Tuesday, March 9, 2010

What's a One Planet Community?

We've been debating between using different frameworks and rating systems for this project. We do plenty of LEED work, and all of Windmill's projects to date have been LEED Platinum. We like a lot of things about LEED, and have great fondness for the good people at the Canada Green Building Council but we wanted to push the envelope even further (though we may still register under LEED for Homes - that debate to follow). We also quite like the PassivHaus approach and will be shooting to meet PassivHaus standards (much more to come on that), but PassivHaus is really an energy standard and we all know sustainability is much broader than that.

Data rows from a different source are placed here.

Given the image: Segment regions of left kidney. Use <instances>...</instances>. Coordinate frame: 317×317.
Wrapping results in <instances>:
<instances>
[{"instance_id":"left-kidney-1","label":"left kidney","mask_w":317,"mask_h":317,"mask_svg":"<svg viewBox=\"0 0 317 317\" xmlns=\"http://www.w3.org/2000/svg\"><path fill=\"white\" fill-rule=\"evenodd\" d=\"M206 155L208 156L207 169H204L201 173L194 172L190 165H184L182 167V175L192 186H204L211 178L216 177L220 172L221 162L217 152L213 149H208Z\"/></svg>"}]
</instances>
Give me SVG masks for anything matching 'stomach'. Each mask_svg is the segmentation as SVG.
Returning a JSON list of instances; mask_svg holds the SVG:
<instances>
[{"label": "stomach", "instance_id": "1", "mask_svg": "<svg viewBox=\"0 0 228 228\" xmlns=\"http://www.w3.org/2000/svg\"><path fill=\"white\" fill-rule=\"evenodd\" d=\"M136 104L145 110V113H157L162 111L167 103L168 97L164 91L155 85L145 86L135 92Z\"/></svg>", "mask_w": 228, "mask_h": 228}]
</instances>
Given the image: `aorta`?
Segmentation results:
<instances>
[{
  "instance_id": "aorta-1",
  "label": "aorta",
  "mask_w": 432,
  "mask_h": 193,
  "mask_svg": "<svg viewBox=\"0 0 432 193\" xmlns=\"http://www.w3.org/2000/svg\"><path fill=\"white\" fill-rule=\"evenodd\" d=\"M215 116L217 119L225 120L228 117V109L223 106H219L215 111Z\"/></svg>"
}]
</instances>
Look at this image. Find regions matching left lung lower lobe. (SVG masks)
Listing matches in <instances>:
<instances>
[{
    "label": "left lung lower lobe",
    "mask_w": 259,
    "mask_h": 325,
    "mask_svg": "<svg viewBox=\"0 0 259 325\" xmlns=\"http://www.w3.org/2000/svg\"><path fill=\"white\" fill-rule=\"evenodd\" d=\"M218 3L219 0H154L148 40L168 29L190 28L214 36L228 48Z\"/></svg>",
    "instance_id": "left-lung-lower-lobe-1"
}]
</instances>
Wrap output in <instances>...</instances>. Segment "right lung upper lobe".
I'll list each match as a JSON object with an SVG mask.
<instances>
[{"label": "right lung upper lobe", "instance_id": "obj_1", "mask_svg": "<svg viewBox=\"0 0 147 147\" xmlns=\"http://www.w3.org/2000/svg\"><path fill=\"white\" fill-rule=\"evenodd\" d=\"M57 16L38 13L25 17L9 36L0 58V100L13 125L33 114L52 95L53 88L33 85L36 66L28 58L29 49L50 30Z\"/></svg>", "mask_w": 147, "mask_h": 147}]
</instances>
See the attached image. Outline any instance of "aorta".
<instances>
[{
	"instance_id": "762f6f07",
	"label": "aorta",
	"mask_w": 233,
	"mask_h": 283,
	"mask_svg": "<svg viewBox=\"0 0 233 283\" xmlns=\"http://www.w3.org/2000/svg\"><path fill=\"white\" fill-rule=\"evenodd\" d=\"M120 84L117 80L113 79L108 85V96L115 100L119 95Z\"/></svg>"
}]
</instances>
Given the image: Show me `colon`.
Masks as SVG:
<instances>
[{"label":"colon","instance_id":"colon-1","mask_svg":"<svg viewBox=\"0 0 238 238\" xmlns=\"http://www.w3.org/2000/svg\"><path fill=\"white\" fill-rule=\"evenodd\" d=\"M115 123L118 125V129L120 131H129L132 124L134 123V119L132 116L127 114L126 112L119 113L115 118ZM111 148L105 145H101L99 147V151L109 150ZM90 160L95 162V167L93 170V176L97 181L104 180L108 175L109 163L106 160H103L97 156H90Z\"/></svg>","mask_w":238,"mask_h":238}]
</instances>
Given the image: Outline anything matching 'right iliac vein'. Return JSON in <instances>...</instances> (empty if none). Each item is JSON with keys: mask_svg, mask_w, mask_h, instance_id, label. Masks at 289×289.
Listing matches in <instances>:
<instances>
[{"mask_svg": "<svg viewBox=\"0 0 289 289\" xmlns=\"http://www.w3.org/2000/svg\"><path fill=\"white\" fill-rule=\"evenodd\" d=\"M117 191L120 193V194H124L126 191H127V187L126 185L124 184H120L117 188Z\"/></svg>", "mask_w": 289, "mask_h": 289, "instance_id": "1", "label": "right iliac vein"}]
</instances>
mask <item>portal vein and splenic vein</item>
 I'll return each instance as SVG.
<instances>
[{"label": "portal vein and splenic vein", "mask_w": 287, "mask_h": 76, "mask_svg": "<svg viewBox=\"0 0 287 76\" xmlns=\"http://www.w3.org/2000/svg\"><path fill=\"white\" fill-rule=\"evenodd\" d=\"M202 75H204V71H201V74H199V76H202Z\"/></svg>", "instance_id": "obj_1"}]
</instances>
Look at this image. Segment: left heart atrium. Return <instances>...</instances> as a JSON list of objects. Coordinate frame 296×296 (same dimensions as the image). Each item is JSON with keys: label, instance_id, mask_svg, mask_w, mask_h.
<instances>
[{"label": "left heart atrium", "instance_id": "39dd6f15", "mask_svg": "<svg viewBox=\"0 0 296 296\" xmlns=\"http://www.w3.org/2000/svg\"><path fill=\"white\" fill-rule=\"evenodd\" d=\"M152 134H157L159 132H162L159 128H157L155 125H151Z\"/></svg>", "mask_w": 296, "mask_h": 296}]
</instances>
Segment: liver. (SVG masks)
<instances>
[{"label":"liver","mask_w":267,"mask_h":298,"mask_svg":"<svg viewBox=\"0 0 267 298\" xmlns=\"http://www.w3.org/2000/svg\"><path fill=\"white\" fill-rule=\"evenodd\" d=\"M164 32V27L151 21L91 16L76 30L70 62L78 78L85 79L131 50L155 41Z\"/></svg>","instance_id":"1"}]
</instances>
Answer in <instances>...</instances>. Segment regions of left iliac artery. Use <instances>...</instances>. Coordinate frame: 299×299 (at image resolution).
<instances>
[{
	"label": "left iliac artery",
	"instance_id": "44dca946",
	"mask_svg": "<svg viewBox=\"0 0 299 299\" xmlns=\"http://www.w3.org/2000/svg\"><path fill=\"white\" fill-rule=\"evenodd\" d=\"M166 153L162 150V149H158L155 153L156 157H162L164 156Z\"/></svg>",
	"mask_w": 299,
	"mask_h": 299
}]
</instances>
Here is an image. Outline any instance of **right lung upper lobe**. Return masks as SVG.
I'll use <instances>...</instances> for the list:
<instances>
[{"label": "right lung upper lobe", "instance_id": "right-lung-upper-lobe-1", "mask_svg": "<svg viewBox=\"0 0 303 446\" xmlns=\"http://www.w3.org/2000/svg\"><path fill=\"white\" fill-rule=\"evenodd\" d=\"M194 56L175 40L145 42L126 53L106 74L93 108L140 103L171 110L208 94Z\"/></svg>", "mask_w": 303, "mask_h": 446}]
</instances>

Our preferred framework to date has been One Planet Communities, developed by the innovative and entrepreneurial UK based ENGO called BioRegional (www.bioregional.com). Over the past four years we have been enlisted as senior technical consultants for a small handful of proposed One Planet Communities in California, Alberta, Washington DC and Montreal. The framework is based upon 10 Principles (check out the principles here - .http://www.oneplanetcommunities.org/technical/index.html). The Principles are clear, ambitious, based upon ecological footprint methodology, and pretty much cover the gamut of sustainability principles we think are important.
Normally One Planet Communities limits themselves to working with developments larger than 1000 homes. Lots of good reasons to work on this scale - allows for true mixed-use communities, generates great publicity, allows for innovate energy solutions and so on. However some recent work on One Planet Suburbs, and a recognition that we need to deal with the building stock we already have if we are going to achieve true sustainability, has led them to at least consider including our project in the fold as a pilot. We've been having the discussions with BioRegional and BioRegional North America and hope to know shortly whether we'll be able to have some kind of formalized arrangement with One Planet Communities, and the participation of BioRegional North America's Executive Director Greg Searle.